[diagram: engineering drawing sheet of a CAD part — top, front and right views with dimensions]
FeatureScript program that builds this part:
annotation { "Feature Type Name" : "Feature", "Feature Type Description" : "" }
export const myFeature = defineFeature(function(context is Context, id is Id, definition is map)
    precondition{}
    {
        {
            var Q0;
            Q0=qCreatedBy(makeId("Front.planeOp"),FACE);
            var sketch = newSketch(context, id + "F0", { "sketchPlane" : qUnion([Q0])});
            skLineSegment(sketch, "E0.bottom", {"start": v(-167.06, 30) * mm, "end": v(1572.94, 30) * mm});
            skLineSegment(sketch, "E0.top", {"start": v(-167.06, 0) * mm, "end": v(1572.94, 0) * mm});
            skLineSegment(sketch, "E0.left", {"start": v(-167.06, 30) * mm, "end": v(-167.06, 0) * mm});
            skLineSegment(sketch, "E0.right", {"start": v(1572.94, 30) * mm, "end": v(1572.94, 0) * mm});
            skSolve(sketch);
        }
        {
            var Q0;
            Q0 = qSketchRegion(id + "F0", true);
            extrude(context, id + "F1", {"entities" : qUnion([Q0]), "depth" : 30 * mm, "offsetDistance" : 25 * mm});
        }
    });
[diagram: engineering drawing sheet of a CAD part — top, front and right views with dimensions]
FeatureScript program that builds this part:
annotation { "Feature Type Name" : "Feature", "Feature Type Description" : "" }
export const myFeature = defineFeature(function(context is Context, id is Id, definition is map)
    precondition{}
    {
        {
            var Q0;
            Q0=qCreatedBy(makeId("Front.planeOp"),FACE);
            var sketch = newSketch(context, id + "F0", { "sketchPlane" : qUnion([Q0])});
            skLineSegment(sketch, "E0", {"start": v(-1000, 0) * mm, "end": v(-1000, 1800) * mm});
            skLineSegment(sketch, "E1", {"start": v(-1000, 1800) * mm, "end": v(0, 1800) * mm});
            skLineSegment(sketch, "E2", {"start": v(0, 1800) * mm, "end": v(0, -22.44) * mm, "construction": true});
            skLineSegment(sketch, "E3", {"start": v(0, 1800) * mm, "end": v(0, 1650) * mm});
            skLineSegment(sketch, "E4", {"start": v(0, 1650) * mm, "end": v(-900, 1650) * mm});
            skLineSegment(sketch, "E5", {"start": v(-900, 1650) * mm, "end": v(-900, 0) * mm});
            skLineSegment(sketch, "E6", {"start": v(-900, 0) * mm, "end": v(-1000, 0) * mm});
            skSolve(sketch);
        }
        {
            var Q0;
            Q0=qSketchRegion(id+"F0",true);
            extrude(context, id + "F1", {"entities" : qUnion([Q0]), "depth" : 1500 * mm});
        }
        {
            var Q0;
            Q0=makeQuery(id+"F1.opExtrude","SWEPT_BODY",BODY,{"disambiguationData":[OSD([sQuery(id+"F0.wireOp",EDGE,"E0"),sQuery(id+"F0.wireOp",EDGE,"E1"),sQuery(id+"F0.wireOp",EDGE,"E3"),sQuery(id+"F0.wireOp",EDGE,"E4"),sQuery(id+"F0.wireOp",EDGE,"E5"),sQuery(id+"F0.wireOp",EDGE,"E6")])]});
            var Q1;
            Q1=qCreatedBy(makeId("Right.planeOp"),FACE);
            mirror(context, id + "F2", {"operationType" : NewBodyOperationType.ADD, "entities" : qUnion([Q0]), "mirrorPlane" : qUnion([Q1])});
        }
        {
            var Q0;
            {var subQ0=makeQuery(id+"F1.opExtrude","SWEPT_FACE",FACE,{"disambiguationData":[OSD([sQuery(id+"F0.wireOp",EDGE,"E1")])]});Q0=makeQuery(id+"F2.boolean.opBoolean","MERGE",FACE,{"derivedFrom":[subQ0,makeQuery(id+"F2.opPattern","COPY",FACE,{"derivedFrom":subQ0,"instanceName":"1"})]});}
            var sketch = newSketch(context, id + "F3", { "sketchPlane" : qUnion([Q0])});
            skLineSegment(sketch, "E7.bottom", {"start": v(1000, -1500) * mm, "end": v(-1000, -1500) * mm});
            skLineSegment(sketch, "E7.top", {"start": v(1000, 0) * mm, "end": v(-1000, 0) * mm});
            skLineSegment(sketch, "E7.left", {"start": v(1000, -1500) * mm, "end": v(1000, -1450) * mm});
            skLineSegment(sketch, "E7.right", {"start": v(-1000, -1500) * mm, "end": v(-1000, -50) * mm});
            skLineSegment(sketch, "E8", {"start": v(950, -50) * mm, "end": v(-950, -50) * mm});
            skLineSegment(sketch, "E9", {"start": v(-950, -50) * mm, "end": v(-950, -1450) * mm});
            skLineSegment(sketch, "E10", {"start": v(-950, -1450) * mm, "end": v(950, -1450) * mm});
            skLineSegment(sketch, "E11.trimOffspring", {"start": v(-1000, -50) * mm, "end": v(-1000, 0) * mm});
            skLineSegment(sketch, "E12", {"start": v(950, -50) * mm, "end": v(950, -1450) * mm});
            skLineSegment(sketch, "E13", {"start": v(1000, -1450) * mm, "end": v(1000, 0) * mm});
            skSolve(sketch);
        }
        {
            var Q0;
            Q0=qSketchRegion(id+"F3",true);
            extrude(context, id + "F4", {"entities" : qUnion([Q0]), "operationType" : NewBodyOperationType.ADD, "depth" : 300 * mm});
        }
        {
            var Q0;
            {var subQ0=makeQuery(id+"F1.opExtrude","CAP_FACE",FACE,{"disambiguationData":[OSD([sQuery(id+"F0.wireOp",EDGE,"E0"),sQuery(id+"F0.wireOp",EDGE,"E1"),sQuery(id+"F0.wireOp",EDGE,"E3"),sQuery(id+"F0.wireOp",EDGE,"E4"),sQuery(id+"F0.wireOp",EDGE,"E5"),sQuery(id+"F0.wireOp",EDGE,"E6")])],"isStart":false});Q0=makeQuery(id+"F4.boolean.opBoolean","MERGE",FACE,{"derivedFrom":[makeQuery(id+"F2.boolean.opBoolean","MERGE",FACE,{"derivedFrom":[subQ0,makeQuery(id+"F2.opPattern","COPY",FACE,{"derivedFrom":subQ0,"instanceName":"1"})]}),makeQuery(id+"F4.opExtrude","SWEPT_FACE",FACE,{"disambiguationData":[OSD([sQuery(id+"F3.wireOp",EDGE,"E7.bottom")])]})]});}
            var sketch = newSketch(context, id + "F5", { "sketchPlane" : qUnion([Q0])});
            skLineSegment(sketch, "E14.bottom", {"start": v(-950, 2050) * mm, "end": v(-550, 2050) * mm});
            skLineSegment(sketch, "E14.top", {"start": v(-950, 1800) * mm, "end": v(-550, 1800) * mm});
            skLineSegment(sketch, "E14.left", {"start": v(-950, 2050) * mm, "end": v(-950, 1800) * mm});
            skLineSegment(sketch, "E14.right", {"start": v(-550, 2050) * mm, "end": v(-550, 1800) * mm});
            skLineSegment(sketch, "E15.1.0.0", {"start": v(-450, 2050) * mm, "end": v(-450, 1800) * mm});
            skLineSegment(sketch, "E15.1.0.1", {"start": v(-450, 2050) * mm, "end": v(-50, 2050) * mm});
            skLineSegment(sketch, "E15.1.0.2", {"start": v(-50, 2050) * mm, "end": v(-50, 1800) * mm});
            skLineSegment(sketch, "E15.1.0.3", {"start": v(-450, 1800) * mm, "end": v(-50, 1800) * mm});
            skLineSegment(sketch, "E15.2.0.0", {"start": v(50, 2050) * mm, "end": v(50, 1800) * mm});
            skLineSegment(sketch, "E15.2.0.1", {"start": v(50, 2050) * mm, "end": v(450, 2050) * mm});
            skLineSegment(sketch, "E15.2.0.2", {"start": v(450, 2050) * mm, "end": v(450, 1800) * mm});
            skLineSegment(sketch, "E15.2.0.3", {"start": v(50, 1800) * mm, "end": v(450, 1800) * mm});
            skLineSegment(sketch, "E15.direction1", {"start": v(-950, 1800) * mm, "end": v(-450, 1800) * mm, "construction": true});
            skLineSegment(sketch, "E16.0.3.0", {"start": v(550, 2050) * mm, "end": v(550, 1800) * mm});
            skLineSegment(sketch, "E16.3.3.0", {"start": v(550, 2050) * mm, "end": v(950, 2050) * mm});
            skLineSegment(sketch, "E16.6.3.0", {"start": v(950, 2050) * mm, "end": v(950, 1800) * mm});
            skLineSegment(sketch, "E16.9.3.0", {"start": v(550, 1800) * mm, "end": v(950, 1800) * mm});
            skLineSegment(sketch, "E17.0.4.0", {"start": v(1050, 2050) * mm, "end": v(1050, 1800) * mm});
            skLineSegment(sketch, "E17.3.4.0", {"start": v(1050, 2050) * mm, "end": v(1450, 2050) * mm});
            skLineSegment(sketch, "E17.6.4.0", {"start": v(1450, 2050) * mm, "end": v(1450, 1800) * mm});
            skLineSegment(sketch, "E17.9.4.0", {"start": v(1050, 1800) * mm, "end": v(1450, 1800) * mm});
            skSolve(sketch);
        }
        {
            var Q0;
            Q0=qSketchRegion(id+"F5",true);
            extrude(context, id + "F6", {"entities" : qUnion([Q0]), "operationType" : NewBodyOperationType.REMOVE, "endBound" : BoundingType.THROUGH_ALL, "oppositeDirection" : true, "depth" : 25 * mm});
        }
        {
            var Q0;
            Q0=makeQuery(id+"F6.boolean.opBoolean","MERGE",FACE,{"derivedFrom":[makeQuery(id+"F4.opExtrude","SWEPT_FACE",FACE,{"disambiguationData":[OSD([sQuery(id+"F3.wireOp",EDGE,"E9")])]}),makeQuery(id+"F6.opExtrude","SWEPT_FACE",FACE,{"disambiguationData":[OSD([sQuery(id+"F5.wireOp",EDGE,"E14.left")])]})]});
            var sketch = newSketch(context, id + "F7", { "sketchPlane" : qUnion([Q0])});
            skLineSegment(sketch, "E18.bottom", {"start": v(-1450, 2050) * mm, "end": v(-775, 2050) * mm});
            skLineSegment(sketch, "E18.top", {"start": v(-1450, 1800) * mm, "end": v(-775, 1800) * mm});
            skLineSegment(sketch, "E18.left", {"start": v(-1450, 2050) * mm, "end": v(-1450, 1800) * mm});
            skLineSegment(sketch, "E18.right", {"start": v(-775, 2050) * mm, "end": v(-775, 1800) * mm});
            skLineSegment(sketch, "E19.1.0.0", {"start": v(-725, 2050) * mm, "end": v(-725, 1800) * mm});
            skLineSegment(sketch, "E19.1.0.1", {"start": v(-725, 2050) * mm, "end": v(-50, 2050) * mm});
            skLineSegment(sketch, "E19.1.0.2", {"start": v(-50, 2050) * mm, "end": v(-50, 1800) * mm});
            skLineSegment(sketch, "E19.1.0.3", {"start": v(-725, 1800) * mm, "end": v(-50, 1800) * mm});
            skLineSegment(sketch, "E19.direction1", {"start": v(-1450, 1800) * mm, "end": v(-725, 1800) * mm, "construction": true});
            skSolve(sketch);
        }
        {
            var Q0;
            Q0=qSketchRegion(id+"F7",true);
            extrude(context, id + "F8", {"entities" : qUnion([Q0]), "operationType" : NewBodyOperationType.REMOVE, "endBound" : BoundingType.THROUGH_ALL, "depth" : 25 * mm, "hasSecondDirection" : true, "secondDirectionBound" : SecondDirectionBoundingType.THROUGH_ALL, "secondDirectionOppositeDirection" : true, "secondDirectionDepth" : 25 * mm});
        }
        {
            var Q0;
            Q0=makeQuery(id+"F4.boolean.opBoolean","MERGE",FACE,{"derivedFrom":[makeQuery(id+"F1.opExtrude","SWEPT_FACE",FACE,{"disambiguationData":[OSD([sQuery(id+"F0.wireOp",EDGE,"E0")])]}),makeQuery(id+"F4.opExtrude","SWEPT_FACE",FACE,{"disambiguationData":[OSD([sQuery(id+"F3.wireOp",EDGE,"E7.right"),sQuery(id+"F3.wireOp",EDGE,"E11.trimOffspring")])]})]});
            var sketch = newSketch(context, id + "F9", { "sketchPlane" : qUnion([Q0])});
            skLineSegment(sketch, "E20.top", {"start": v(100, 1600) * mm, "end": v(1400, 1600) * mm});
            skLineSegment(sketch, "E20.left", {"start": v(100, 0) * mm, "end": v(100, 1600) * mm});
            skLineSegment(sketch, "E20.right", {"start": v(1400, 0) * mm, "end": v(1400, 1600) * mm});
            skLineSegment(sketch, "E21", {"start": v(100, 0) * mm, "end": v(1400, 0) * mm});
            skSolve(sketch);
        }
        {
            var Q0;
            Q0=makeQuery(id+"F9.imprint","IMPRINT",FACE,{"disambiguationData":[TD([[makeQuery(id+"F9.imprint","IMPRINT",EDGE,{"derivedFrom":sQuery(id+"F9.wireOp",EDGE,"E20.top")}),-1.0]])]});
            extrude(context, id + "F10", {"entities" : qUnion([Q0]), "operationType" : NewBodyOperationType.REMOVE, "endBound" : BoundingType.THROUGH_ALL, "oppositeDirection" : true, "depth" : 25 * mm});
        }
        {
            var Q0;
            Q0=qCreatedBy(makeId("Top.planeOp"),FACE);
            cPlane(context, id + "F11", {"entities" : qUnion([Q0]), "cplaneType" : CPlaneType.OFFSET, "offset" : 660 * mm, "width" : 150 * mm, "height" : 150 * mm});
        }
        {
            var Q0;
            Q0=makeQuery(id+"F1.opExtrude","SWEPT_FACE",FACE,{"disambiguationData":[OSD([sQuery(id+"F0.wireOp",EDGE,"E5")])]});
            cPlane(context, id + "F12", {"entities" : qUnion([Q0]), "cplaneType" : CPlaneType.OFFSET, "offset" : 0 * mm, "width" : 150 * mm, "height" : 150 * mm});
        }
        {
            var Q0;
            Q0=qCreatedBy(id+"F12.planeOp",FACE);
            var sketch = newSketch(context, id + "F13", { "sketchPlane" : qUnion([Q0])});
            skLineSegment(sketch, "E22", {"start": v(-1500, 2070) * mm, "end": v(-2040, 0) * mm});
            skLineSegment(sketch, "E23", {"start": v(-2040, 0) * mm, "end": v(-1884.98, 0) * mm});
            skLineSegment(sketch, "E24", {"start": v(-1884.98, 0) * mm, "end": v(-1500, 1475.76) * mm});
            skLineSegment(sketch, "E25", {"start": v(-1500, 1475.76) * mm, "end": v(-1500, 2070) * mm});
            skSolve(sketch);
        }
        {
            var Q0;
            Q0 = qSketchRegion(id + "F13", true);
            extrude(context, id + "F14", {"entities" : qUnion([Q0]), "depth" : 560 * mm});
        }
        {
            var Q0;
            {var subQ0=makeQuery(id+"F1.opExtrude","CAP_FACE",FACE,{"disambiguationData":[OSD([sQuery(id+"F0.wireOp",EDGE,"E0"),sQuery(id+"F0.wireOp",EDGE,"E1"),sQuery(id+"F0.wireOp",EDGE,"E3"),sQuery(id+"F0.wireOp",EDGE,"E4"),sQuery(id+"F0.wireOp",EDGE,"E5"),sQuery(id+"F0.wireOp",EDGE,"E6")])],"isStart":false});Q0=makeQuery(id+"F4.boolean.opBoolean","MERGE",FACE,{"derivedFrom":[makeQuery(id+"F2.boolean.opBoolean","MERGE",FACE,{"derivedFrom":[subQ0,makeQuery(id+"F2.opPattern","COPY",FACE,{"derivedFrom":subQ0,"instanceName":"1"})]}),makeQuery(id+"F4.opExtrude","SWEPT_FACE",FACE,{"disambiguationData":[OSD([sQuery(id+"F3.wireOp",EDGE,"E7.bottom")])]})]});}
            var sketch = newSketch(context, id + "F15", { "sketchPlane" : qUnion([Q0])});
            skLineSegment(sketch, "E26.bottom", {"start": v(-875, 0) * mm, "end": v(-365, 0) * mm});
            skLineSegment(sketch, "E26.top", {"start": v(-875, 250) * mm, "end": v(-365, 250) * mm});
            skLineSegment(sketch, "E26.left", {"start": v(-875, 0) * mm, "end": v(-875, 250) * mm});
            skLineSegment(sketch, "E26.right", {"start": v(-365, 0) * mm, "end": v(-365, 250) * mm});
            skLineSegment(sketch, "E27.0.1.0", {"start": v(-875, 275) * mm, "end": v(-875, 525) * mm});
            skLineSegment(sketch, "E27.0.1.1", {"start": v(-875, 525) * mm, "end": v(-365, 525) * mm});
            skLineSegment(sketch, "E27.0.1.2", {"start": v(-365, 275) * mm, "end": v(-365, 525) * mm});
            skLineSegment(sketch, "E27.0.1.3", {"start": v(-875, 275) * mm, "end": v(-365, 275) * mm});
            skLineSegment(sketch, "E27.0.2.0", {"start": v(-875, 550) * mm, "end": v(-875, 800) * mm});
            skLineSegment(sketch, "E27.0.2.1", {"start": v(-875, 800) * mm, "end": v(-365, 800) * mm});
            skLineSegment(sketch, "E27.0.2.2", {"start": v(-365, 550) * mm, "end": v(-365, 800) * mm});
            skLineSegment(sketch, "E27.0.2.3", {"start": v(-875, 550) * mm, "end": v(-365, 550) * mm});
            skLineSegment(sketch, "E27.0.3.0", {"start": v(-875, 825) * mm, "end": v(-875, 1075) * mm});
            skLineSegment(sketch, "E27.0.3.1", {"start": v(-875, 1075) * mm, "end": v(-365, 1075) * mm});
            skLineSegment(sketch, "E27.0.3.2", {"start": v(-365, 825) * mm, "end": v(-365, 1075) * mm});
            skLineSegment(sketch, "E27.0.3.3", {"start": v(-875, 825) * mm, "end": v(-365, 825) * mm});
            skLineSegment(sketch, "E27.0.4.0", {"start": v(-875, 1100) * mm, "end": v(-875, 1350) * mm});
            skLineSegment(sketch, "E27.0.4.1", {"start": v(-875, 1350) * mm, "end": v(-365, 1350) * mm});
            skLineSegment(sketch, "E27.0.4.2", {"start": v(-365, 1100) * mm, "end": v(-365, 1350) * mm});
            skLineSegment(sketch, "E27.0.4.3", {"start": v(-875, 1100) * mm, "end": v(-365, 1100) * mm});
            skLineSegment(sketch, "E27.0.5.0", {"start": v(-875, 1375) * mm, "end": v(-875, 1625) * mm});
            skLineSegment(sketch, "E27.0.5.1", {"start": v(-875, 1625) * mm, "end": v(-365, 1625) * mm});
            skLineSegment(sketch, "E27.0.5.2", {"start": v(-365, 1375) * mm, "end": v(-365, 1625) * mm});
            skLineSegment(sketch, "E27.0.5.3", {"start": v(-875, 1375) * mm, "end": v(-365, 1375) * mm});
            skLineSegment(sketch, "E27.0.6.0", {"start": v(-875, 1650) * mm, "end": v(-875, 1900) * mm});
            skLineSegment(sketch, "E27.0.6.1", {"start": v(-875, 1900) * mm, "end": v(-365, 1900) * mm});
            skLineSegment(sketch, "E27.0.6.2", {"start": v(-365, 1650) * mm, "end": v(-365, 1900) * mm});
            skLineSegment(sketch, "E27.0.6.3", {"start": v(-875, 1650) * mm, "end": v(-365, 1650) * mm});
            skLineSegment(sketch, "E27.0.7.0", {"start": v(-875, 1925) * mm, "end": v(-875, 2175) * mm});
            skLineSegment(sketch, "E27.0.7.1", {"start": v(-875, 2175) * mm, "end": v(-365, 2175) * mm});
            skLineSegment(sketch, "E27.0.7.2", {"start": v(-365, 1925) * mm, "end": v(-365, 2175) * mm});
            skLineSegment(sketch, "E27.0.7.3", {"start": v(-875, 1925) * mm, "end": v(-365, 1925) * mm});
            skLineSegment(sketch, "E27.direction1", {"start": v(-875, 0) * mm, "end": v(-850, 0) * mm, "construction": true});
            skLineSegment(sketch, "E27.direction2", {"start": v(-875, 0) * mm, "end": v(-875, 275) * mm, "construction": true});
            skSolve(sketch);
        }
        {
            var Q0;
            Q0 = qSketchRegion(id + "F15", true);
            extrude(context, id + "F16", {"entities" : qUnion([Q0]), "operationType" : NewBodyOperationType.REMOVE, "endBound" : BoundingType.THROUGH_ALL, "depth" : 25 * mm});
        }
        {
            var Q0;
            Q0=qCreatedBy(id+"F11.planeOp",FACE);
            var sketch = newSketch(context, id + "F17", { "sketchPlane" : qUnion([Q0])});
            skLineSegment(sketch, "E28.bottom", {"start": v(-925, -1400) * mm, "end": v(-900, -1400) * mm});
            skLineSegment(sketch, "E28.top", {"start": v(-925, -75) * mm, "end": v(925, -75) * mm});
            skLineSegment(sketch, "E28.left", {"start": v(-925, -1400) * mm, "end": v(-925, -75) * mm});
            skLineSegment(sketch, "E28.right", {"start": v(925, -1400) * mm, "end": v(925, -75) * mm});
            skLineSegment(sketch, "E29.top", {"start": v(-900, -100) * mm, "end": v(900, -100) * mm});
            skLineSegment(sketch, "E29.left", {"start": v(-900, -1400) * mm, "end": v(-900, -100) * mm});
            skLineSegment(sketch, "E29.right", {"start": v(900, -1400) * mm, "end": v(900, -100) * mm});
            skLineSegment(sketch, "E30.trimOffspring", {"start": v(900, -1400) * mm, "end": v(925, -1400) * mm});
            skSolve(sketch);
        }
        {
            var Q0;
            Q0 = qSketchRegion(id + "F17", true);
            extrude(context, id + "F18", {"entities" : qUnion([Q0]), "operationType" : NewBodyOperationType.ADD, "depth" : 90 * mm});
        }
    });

*EXERCISE DESCRIPTION*:
Pull out every line above that contains the string "construction", copying each one in full.

*SOLUTION TO THIS PROBLEM*:
            skLineSegment(sketch, "E2", {"start": v(0, 1800) * mm, "end": v(0, -22.44) * mm, "construction": true});
            skLineSegment(sketch, "E15.direction1", {"start": v(-950, 1800) * mm, "end": v(-450, 1800) * mm, "construction": true});
            skLineSegment(sketch, "E19.direction1", {"start": v(-1450, 1800) * mm, "end": v(-725, 1800) * mm, "construction": true});
            skLineSegment(sketch, "E27.direction1", {"start": v(-875, 0) * mm, "end": v(-850, 0) * mm, "construction": true});
            skLineSegment(sketch, "E27.direction2", {"start": v(-875, 0) * mm, "end": v(-875, 275) * mm, "construction": true});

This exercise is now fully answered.